Featuring five stories written by Stephen King and directed by George Romero (Dawn of the Dead), this anthology is often revered as a fan favorite. The movie opens with a young boy, his Creepshow comicbook, and a disapproving father, and we subsequently flip through the comic pages in cartoon clip scenes delivering us to the short stories within…
Father’s Day is about murdered father who returns as a zombie to exact his revenge on…you guessed it…Father’s Day. This is an excellent example of how analyzing the plot will only upset you. Our zombie father’s grave is right next to his estate and, for whatever reason, it’s only after years and years of posthumous family Father’s Day dinners that the undead patriarch randomly rises. I found it enjoyably hokey and laughed. But make no mistake, this is stupid. LOL. The highlight for me was seeing a young Ed Harris (Snowpiercer) dancing the night away.
The Lonesome Death of Jordy Verrill offers a similar pleasure in that we find a young Stephen King playing a seemingly retarded hillbilly who discovers a meteor in his backyard. The meteor cracks open and oozes a glowing slime which our simpleton touches and finds himself “infected” with some sort of alien weed that grows all over his body, house and yard. The plot may be simple, but it’s not dumb. Sure, there are some hilariously stupid sequences with lame dialogue, but these are the fantasies of a simpleton. So it makes sense. It is funny, a bit creepy, and ends in a brutally practical manner.
Something to Tide You Over may have been the most dramatically engaging of the stories, about a methodical husband (Leslie Nielsen; Dracula, Dead and Loving It) who exacts his revenge against his adulterous wife and her lover (Ted Danson) in a rather cruel way…and he records it!!! In this story the humor is subtle and dark, and only campy in the very end for our surprise ending. This and the remaining stories are all a bit more mature.

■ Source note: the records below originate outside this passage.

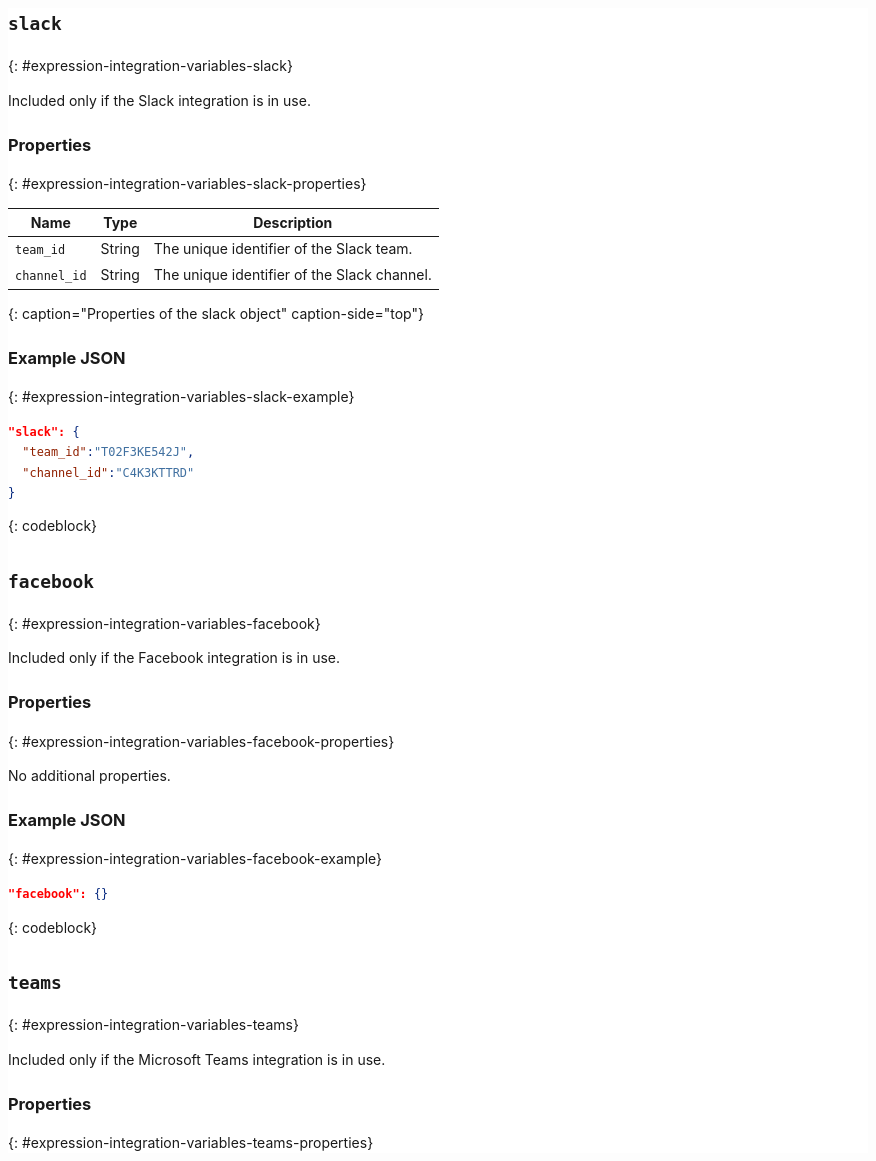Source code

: ## `slack`
{: #expression-integration-variables-slack}

Included only if the Slack integration is in use.

### Properties
{: #expression-integration-variables-slack-properties}

| Name                  | Type   | Description |
|-----------------------|--------|-------------|
| `team_id`    | String | The unique identifier of the Slack team. |
| `channel_id` | String | The unique identifier of the Slack channel. |
{: caption="Properties of the slack object" caption-side="top"}

### Example JSON
{: #expression-integration-variables-slack-example}

```json
"slack": {
  "team_id":"T02F3KE542J",
  "channel_id":"C4K3KTTRD"
}
```
{: codeblock}

## `facebook`
{: #expression-integration-variables-facebook}

Included only if the Facebook integration is in use.

### Properties
{: #expression-integration-variables-facebook-properties}

No additional properties.

### Example JSON
{: #expression-integration-variables-facebook-example}

```json
"facebook": {}
```
{: codeblock}

## `teams`
{: #expression-integration-variables-teams}

Included only if the Microsoft Teams integration is in use.

### Properties
{: #expression-integration-variables-teams-properties}
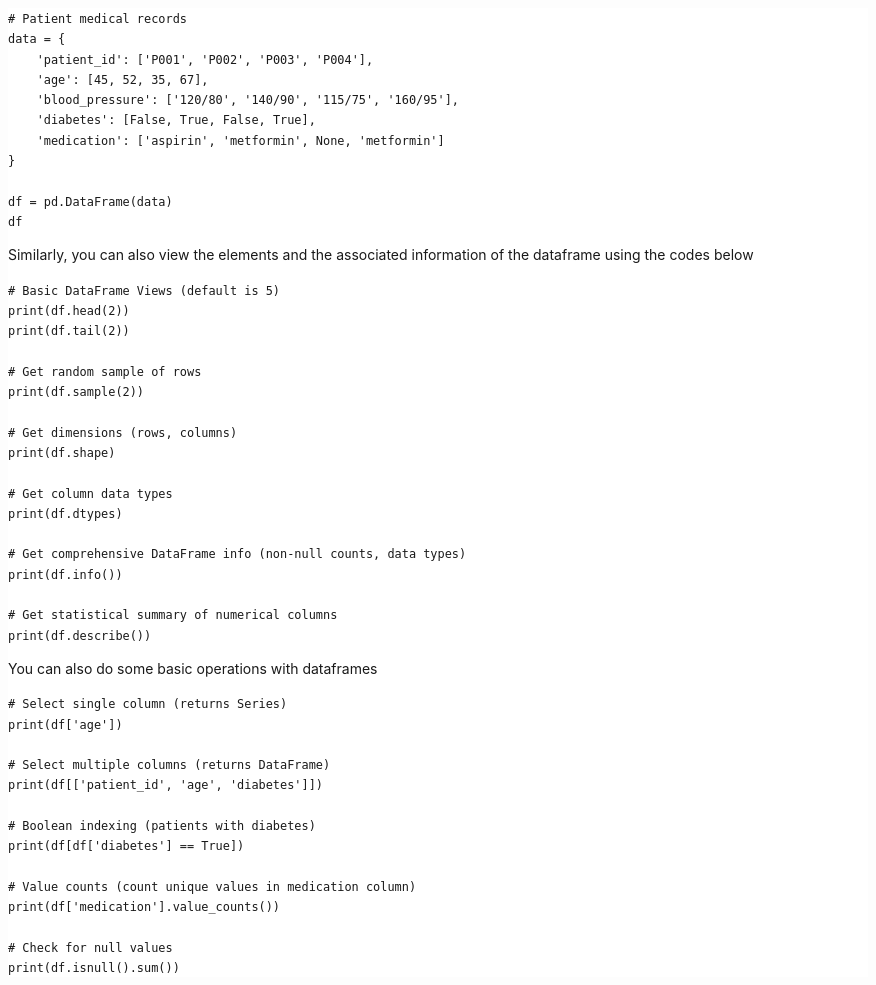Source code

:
 ```
# Patient medical records
data = {
    'patient_id': ['P001', 'P002', 'P003', 'P004'],
    'age': [45, 52, 35, 67],
    'blood_pressure': ['120/80', '140/90', '115/75', '160/95'],
    'diabetes': [False, True, False, True],
    'medication': ['aspirin', 'metformin', None, 'metformin']
}

df = pd.DataFrame(data)
df
```

Similarly, you can also view the elements and the associated information of the dataframe using the codes below

```
# Basic DataFrame Views (default is 5)
print(df.head(2))
print(df.tail(2))

# Get random sample of rows
print(df.sample(2))

# Get dimensions (rows, columns)
print(df.shape)

# Get column data types
print(df.dtypes)

# Get comprehensive DataFrame info (non-null counts, data types)
print(df.info())

# Get statistical summary of numerical columns
print(df.describe())
```

You can also do some basic operations with dataframes

```
# Select single column (returns Series)
print(df['age'])

# Select multiple columns (returns DataFrame)
print(df[['patient_id', 'age', 'diabetes']])

# Boolean indexing (patients with diabetes)
print(df[df['diabetes'] == True])

# Value counts (count unique values in medication column)
print(df['medication'].value_counts())

# Check for null values
print(df.isnull().sum())
```
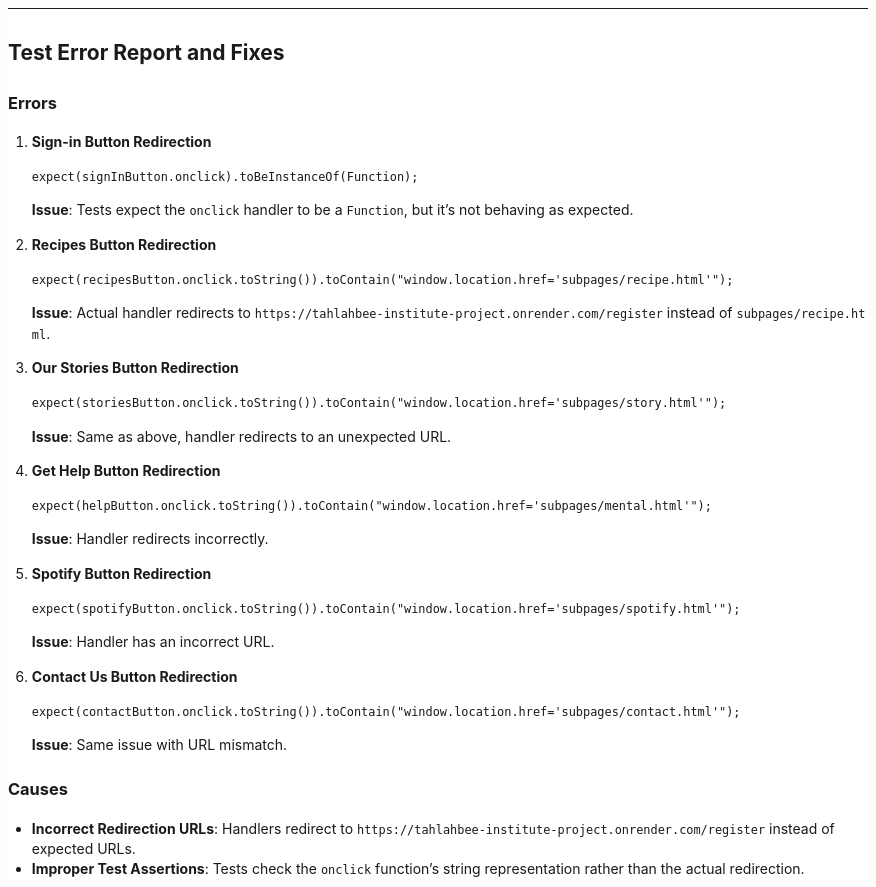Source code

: 
---

## Test Error Report and Fixes

### Errors

1. **Sign-in Button Redirection**
   ```plaintext
   expect(signInButton.onclick).toBeInstanceOf(Function);
   ```
   **Issue**: Tests expect the `onclick` handler to be a `Function`, but it’s not behaving as expected.

2. **Recipes Button Redirection**
   ```plaintext
   expect(recipesButton.onclick.toString()).toContain("window.location.href='subpages/recipe.html'");
   ```
   **Issue**: Actual handler redirects to `https://tahlahbee-institute-project.onrender.com/register` instead of `subpages/recipe.html`.

3. **Our Stories Button Redirection**
   ```plaintext
   expect(storiesButton.onclick.toString()).toContain("window.location.href='subpages/story.html'");
   ```
   **Issue**: Same as above, handler redirects to an unexpected URL.

4. **Get Help Button Redirection**
   ```plaintext
   expect(helpButton.onclick.toString()).toContain("window.location.href='subpages/mental.html'");
   ```
   **Issue**: Handler redirects incorrectly.

5. **Spotify Button Redirection**
   ```plaintext
   expect(spotifyButton.onclick.toString()).toContain("window.location.href='subpages/spotify.html'");
   ```
   **Issue**: Handler has an incorrect URL.

6. **Contact Us Button Redirection**
   ```plaintext
   expect(contactButton.onclick.toString()).toContain("window.location.href='subpages/contact.html'");
   ```
   **Issue**: Same issue with URL mismatch.

### Causes

- **Incorrect Redirection URLs**: Handlers redirect to `https://tahlahbee-institute-project.onrender.com/register` instead of expected URLs.
- **Improper Test Assertions**: Tests check the `onclick` function’s string representation rather than the actual redirection.
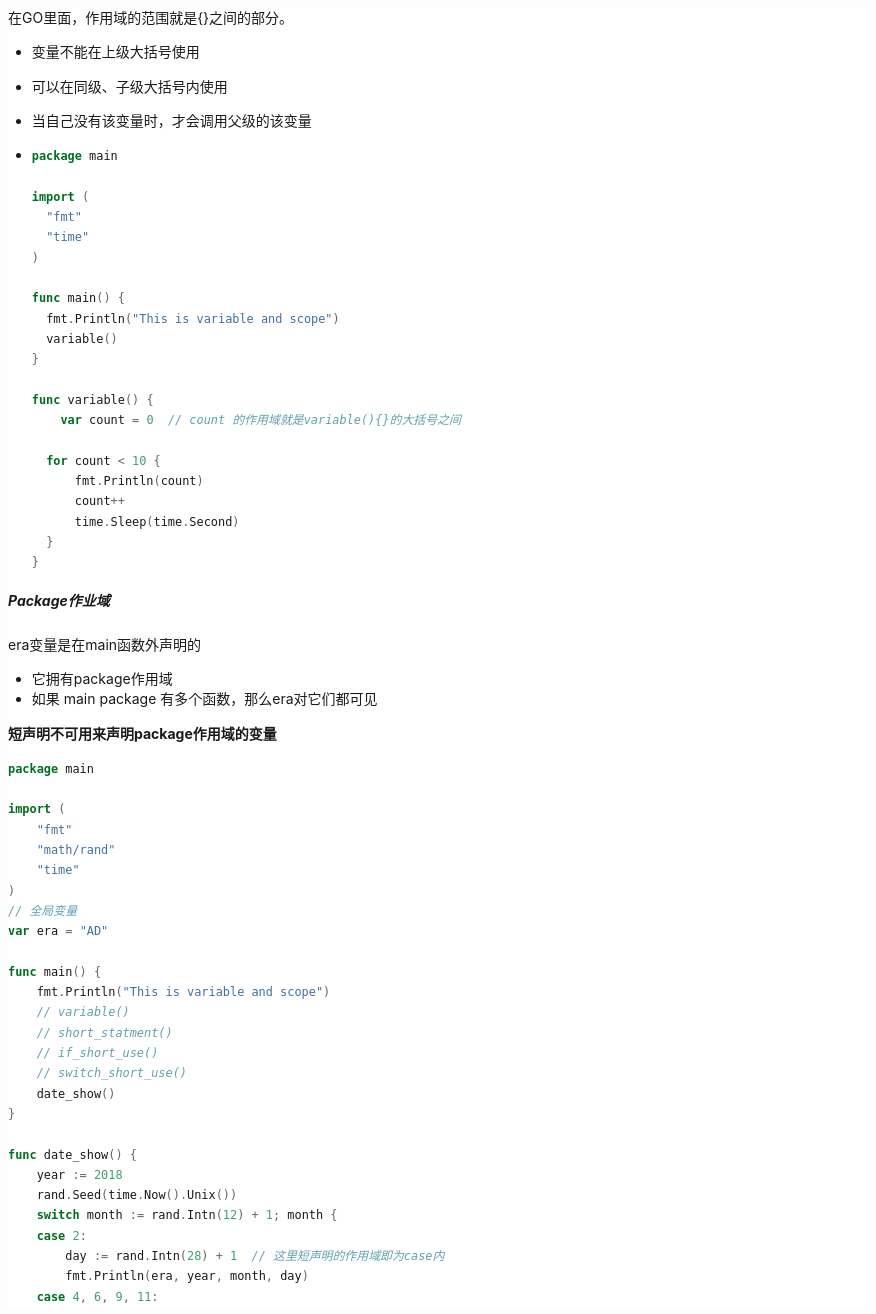 在GO里面，作用域的范围就是{}之间的部分。

- 变量不能在上级大括号使用
- 可以在同级、子级大括号内使用
- 当自己没有该变量时，才会调用父级的该变量

- ```go
  package main
  
  import (
  	"fmt"
  	"time"
  )
  
  func main() {
  	fmt.Println("This is variable and scope")
  	variable()
  }
  
  func variable() {
      var count = 0  // count 的作用域就是variable(){}的大括号之间
  
  	for count < 10 {
  		fmt.Println(count)
  		count++
  		time.Sleep(time.Second)
  	}
  }
  ```

##### Package作业域

era变量是在main函数外声明的

- 它拥有package作用域
- 如果 main package 有多个函数，那么era对它们都可见

**短声明不可用来声明package作用域的变量**

```go
package main

import (
	"fmt"
	"math/rand"
	"time"
)
// 全局变量
var era = "AD"

func main() {
	fmt.Println("This is variable and scope")
	// variable()
	// short_statment()
	// if_short_use()
	// switch_short_use()
	date_show()
}

func date_show() {
	year := 2018
	rand.Seed(time.Now().Unix())
	switch month := rand.Intn(12) + 1; month {
	case 2:
		day := rand.Intn(28) + 1  // 这里短声明的作用域即为case内
		fmt.Println(era, year, month, day)
	case 4, 6, 9, 11:
  ```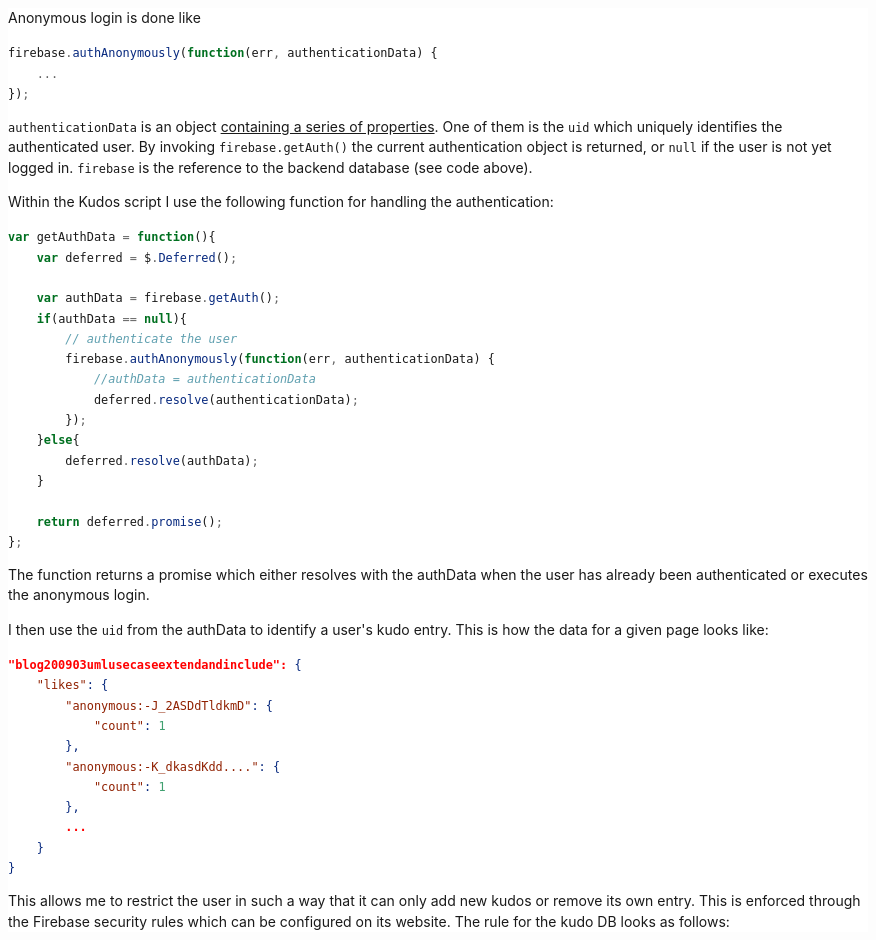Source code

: Anonymous login is done like

```javascript
firebase.authAnonymously(function(err, authenticationData) {
    ...
});
```

`authenticationData` is an object [containing a series of properties](https://www.firebase.com/docs/web/api/firebase/getauth.html). One of them is the `uid` which uniquely identifies the authenticated user. By invoking `firebase.getAuth()` the current authentication object is returned, or `null` if the user is not yet logged in. `firebase` is the reference to the backend database (see code above).

Within the Kudos script I use the following function for handling the authentication:

```javascript
var getAuthData = function(){
    var deferred = $.Deferred();

    var authData = firebase.getAuth();
    if(authData == null){
        // authenticate the user
        firebase.authAnonymously(function(err, authenticationData) {
            //authData = authenticationData
            deferred.resolve(authenticationData);
        });
    }else{
        deferred.resolve(authData);
    }

    return deferred.promise();
};
```

The function returns a promise which either resolves with the authData when the user has already been authenticated or executes the anonymous login.

I then use the `uid` from the authData to identify a user's kudo entry. This is how the data for a given page looks like:

```json
"blog200903umlusecaseextendandinclude": {
    "likes": {
        "anonymous:-J_2ASDdTldkmD": {
            "count": 1
        },
        "anonymous:-K_dkasdKdd....": {
            "count": 1
        },
        ...
    }
}
```

This allows me to restrict the user in such a way that it can only add new kudos or remove its own entry. This is enforced through the Firebase security rules which can be configured on its website. The rule for the kudo DB looks as follows:
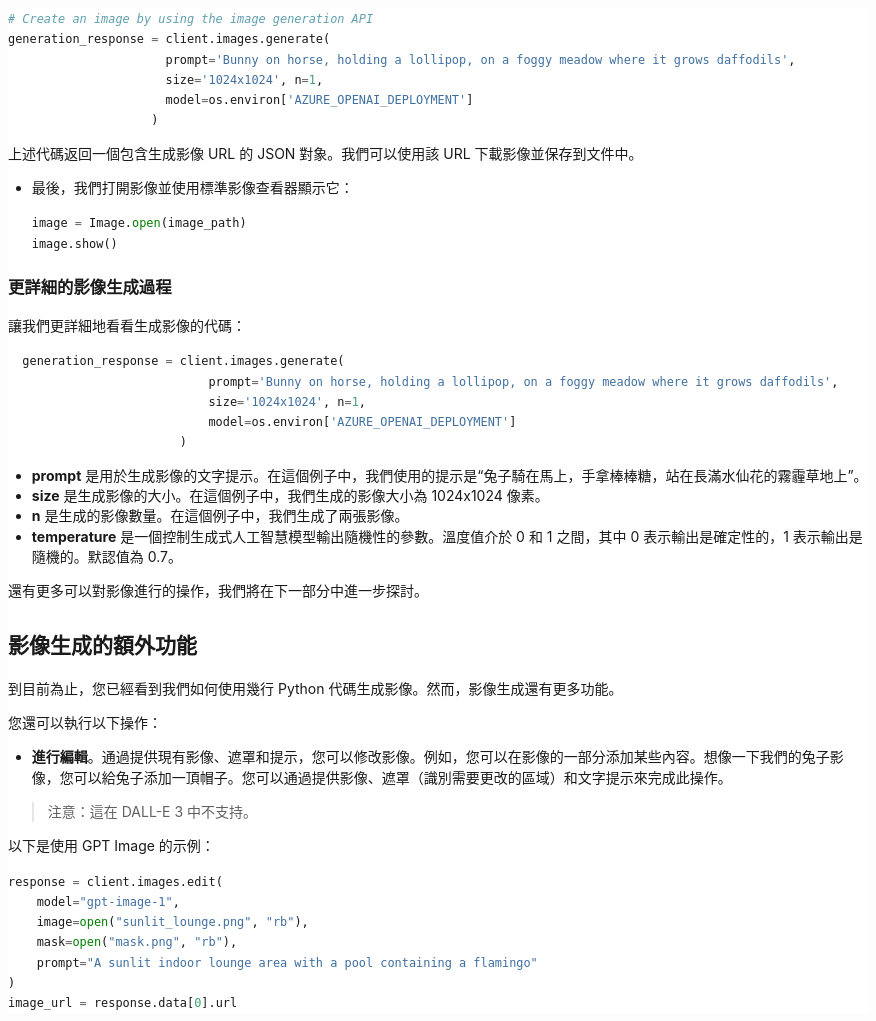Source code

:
   ```python
  # Create an image by using the image generation API
  generation_response = client.images.generate(
                        prompt='Bunny on horse, holding a lollipop, on a foggy meadow where it grows daffodils',
                        size='1024x1024', n=1,
                        model=os.environ['AZURE_OPENAI_DEPLOYMENT']
                      )
  ```

  上述代碼返回一個包含生成影像 URL 的 JSON 對象。我們可以使用該 URL 下載影像並保存到文件中。

- 最後，我們打開影像並使用標準影像查看器顯示它：

  ```python
  image = Image.open(image_path)
  image.show()
  ```

### 更詳細的影像生成過程

讓我們更詳細地看看生成影像的代碼：

   ```python
     generation_response = client.images.generate(
                               prompt='Bunny on horse, holding a lollipop, on a foggy meadow where it grows daffodils',
                               size='1024x1024', n=1,
                               model=os.environ['AZURE_OPENAI_DEPLOYMENT']
                           )
   ```

- **prompt** 是用於生成影像的文字提示。在這個例子中，我們使用的提示是“兔子騎在馬上，手拿棒棒糖，站在長滿水仙花的霧霾草地上”。
- **size** 是生成影像的大小。在這個例子中，我們生成的影像大小為 1024x1024 像素。
- **n** 是生成的影像數量。在這個例子中，我們生成了兩張影像。
- **temperature** 是一個控制生成式人工智慧模型輸出隨機性的參數。溫度值介於 0 和 1 之間，其中 0 表示輸出是確定性的，1 表示輸出是隨機的。默認值為 0.7。

還有更多可以對影像進行的操作，我們將在下一部分中進一步探討。

## 影像生成的額外功能

到目前為止，您已經看到我們如何使用幾行 Python 代碼生成影像。然而，影像生成還有更多功能。

您還可以執行以下操作：

- **進行編輯**。通過提供現有影像、遮罩和提示，您可以修改影像。例如，您可以在影像的一部分添加某些內容。想像一下我們的兔子影像，您可以給兔子添加一頂帽子。您可以通過提供影像、遮罩（識別需要更改的區域）和文字提示來完成此操作。
> 注意：這在 DALL-E 3 中不支持。

以下是使用 GPT Image 的示例：

   ```python
   response = client.images.edit(
       model="gpt-image-1",
       image=open("sunlit_lounge.png", "rb"),
       mask=open("mask.png", "rb"),
       prompt="A sunlit indoor lounge area with a pool containing a flamingo"
   )
   image_url = response.data[0].url
   ```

The Crate is far-fetched but I certainly enjoyed the ride. A professor (Hal Holbrook; The Unholy) with a domineering alcoholic wife (Adrienne Barbeau; The Thing, Swamp Thing) encounters a crate that has been long forgotten in storage in the zoology department. Inside the crate waits a hungry, humanoid monster from an Antarctic expedition at the dawn of the century. This story features the most elaborate plot.
They’re Creeping Up On You was by far my least favorite story of the anthology (followed by Father’s Day). Some rich business man with an overly modern, tech-rich condo and a roach-centric germophobic hypochondriasis finds himself plagued with his perceived incompetence of others and a domestic insect infestation. This drives him mad and drove me to boredom. Roaches crawling all over everything is not creepy or satisfying to me; it’s just dumb. That’s what this short story was: dumb.
OVERVIEW: I found the middle three short stories to be very engaging and the first and last to be considerably less satisfying (with Creeping Up being almost intolerably awful while maybe drawing one grin). This anthology would have been considerably better in my opinion if it was limited to the middle three stories (Jordy, Tide and Crate) and reduced from 120 to 90 minutes. But I know some people (e.g., the occasional Amazon reviewer) rather enjoyed Father’s Day and Creeping, so I’ll just say the middle stories are what won me over and got me to buy this.
In either case, this is a classic anthology from the days before anthologies were the “in” thing. You should probably watch it.